山中人語
趣旨
「山中、人語を聞かず」。
高度経済成長を経て、今、日本の多くの山村では、豊かな森はうち捨てられ、人々は平野へと下り、荒れ果てた廃屋と畑が、過疎と高齢化の流れの中で、なすすべもなくひっそりと佇んでいます。
私たち「里山研究庵Nomad」がある、鈴鹿山中の奥山の集落、大君ヶ畑(おじがはた)の周辺にも、かつては子供たちのはしゃぐ声が、山の静寂を破って、こずえから空へと高く響き渡っていただろう、そんな廃村の跡が、散在しています。
ついこの間まで、ここには確かに人々の暮らしがあったという痕跡に遭遇した時、人はきっと、自然にとけ込むように生きてきた、先人たちの努力と叡智の積み重ねが、悠久の歴史から見れば、まさに一瞬のうちに消え去ったことを知り、自分たち現代人の浅はかさを悟ることでしょう。

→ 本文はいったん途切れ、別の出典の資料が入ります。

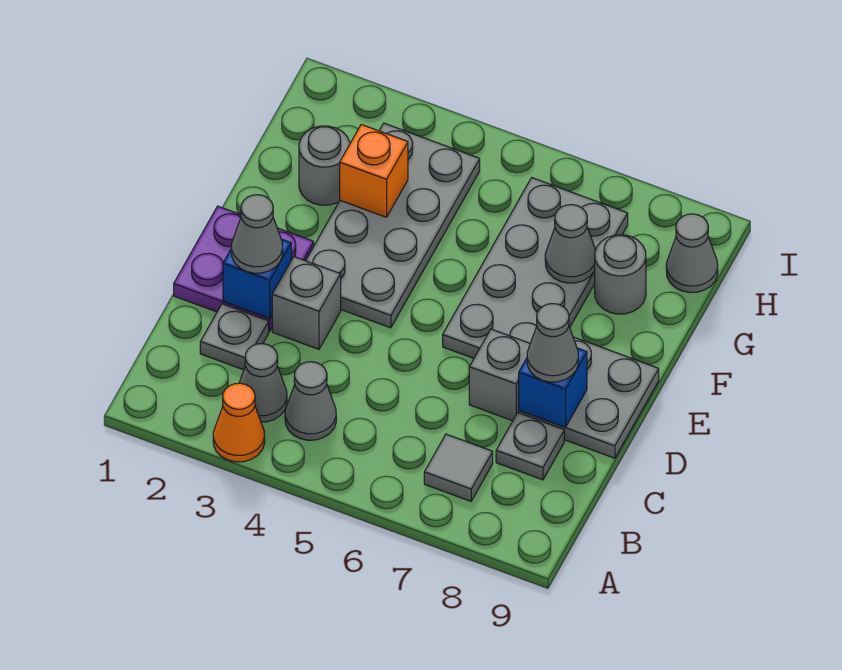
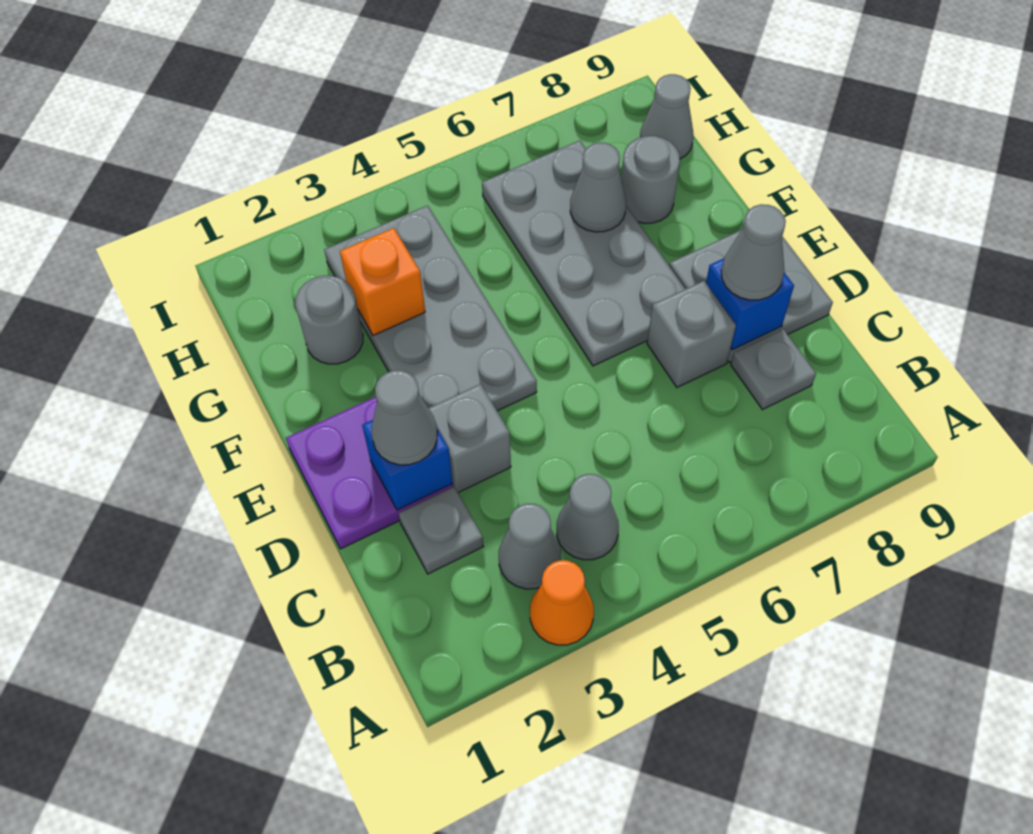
grey 1x1 tile [424,434,493,501] -> none

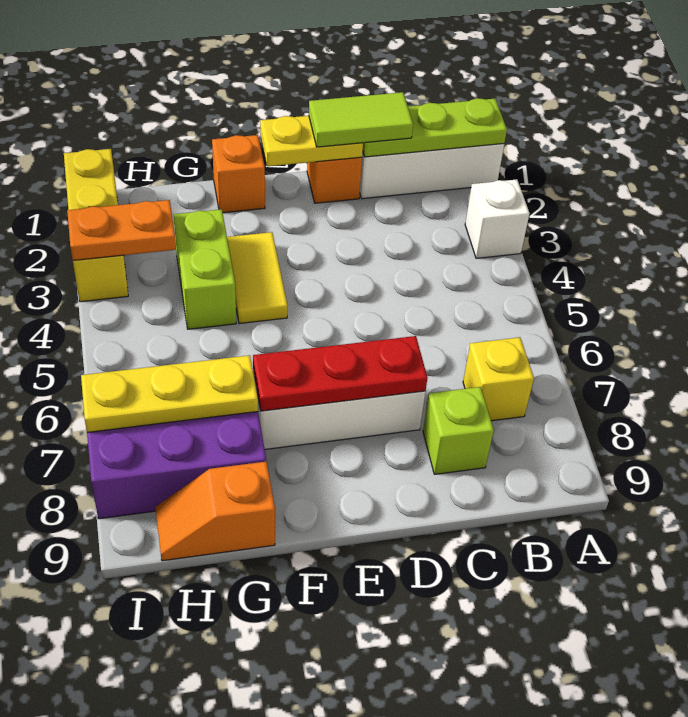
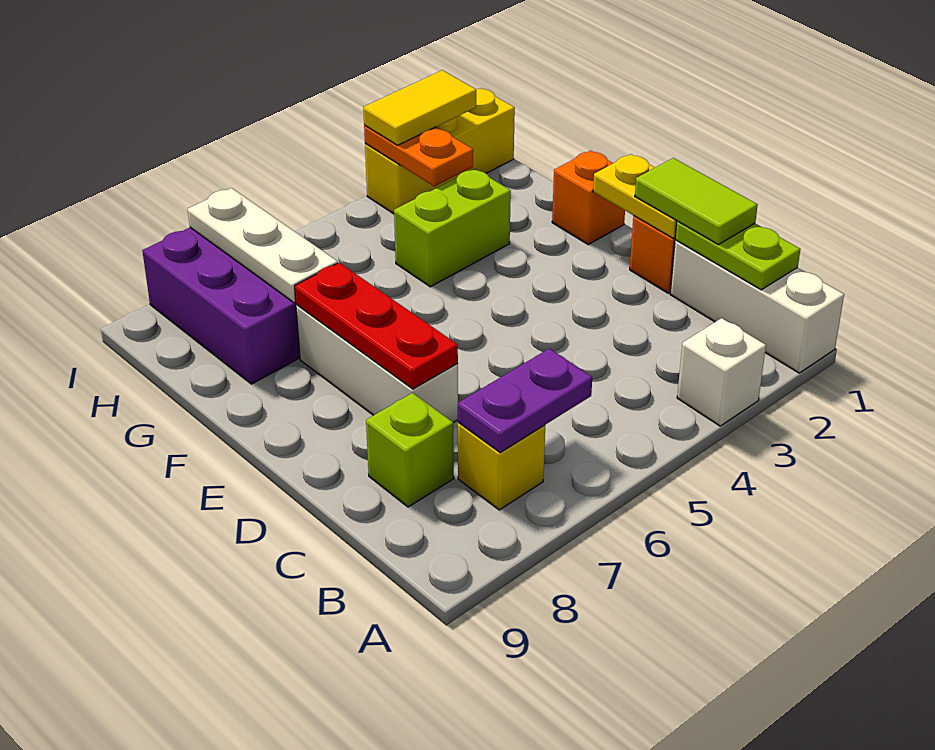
lime 1x3 plate [363,98,507,157] -> lime 1x2 plate [675,221,800,290]
none -> purple 1x2 plate [458,348,592,453]
yellow 1x2 tile [227,232,288,324] -> yellow 1x2 tile moved to [363,70,476,145]
yellow 1x3 plate [81,355,258,432] -> white 1x3 plate [188,188,338,303]
orange 1x2 slope [155,461,275,561] -> none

こんな山中の一隅から、私たちの今を見つめ、21世紀の未来を見通したい・・・。
そんな願いを込めて、この「山中人語」はスタートします。
このコーナーでは、四季折々の山の自然とそこに生きる人々の暮らし、さらには、社会、経済、世界の動きにもふれて、気のおもむくままに書き留めてゆければと、思います。